■ TASK REQUIREMENTS: Decide whether each statement below agrees with the People v. Farris opinion, answering yes or no and quoting the words of the opinion that settle it: 1. The defendant was convicted after a jury trial. 2. The appellate court left the 22-years-to-life robbery sentence unchanged. 3. The judgment under review came from the Supreme Court of Kings County.
Start of PASSAGE PROVIDED
People v. Farris
This text of 263 A.D.2d 402 (People v. Farris) is published on Counsel Stack Legal Research, covering Appellate Division of the Supreme Court of the State of New York primary law. Counsel Stack provides free access to over 12 million legal documents including statutes, case law, regulations, and constitutions.
Opinion
—Judgment, Supreme Court, New York County (Colleen McMahon, J.), rendered March 24, 1997, convicting defendant, after a jury trial, of robbery in the second degree and resisting arrest, and sentencing him, as a persistent violent felony offender, to concurrent terms of 22 years to life and 1 year, respectively, unanimously modified, as a matter of discretion in the interest of justice, to the extent of reducing the sentence on the robbery in the second degree conviction to a term of 20 years to life, and otherwise affirmed.
End of PASSAGE PROVIDED
Start of MATERIAL SHOWN
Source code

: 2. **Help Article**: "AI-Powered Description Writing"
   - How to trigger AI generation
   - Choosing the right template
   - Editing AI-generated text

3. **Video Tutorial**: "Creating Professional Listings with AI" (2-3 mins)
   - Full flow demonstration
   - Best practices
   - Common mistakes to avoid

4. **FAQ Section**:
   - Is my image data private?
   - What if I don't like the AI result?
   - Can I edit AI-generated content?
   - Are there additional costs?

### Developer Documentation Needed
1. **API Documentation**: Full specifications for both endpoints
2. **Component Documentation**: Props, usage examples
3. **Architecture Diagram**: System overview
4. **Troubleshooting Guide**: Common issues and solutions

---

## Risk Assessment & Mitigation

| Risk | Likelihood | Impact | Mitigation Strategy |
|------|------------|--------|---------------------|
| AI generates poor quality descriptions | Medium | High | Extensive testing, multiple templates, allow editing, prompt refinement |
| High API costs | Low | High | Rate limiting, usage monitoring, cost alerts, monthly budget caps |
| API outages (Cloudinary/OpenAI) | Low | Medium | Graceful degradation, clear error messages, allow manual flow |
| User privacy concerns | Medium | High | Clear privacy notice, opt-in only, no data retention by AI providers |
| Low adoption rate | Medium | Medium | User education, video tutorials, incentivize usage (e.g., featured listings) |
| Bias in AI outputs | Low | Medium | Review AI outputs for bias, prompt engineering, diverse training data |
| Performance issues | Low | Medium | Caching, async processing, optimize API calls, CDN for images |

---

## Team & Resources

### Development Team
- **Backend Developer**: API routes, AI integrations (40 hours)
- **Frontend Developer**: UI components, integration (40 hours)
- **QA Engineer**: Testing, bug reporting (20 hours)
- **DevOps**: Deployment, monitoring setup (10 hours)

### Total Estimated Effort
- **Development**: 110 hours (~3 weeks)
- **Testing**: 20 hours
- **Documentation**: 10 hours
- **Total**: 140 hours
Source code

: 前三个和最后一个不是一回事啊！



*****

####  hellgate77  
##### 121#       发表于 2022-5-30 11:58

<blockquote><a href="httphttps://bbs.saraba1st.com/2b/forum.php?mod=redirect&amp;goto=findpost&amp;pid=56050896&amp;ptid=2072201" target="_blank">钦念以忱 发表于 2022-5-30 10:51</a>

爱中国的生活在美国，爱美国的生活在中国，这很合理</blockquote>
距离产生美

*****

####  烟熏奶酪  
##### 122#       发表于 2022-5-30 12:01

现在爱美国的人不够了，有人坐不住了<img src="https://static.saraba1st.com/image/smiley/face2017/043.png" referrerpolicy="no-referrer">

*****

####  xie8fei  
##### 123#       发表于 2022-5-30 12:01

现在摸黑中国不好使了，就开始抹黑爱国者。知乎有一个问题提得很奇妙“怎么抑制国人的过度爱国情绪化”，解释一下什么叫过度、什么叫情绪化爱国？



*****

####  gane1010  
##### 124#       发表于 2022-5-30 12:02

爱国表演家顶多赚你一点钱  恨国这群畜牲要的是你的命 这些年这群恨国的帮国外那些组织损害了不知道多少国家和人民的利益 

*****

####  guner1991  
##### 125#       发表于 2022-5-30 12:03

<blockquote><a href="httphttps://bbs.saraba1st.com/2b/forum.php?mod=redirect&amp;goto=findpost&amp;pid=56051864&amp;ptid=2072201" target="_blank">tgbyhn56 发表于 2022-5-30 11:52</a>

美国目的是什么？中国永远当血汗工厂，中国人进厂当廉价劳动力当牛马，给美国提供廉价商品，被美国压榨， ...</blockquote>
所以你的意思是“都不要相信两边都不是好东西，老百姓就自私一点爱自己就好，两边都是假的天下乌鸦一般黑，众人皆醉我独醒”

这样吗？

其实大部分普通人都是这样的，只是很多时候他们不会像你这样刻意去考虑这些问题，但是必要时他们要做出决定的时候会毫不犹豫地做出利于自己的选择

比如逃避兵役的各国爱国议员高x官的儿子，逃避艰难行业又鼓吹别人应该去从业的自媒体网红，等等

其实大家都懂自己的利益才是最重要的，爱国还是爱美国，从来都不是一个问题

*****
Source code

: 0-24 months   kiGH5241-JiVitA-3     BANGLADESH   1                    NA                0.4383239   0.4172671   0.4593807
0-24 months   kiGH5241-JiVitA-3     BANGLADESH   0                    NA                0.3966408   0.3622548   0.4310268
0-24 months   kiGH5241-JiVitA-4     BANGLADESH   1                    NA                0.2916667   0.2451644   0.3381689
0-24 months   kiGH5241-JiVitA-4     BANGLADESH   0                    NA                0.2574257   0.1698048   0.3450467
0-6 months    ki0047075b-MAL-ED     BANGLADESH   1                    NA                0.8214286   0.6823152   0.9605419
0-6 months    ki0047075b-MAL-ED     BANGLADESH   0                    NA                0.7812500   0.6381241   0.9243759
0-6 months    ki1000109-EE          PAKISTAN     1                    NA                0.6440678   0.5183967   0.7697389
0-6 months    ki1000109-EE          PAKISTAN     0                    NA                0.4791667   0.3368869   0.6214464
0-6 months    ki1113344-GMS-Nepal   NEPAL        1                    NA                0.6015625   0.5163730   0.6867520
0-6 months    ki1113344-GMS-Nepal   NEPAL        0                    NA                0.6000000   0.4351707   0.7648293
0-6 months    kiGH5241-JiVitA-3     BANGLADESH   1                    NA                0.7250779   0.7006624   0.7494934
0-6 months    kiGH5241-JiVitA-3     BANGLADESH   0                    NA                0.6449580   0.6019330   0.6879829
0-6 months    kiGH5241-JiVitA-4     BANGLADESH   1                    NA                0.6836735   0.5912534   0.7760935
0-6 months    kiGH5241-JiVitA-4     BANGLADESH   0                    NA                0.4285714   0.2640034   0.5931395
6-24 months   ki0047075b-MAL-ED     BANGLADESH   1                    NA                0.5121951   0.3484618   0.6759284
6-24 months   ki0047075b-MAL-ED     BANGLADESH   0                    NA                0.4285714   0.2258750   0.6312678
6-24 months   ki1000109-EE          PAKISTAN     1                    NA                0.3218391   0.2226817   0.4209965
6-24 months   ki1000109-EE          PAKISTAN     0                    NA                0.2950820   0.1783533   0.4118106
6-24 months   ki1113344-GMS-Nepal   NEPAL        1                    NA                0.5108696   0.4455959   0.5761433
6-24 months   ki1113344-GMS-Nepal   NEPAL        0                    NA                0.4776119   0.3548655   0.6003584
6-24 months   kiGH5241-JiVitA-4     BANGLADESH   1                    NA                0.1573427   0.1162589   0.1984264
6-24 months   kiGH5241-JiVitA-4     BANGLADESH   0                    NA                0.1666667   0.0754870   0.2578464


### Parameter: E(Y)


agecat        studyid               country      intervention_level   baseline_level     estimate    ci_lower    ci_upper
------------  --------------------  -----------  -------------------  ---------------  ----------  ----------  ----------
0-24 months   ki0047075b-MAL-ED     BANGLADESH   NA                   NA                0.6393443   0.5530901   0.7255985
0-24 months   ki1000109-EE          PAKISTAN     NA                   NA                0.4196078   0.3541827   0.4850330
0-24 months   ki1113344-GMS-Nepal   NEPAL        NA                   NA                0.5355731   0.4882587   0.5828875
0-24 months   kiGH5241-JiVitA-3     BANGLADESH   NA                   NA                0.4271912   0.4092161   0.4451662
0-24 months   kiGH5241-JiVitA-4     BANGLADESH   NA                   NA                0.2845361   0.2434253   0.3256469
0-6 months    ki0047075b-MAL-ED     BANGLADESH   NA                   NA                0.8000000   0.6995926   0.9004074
End of MATERIAL SHOWN
■ RESULT OF THE EXERCISE:
1. Yes: "convicting defendant, after a jury trial"
2. No: "reducing the sentence on the robbery in the second degree conviction to a term of 20 years to life"
3. No: "Supreme Court, New York County"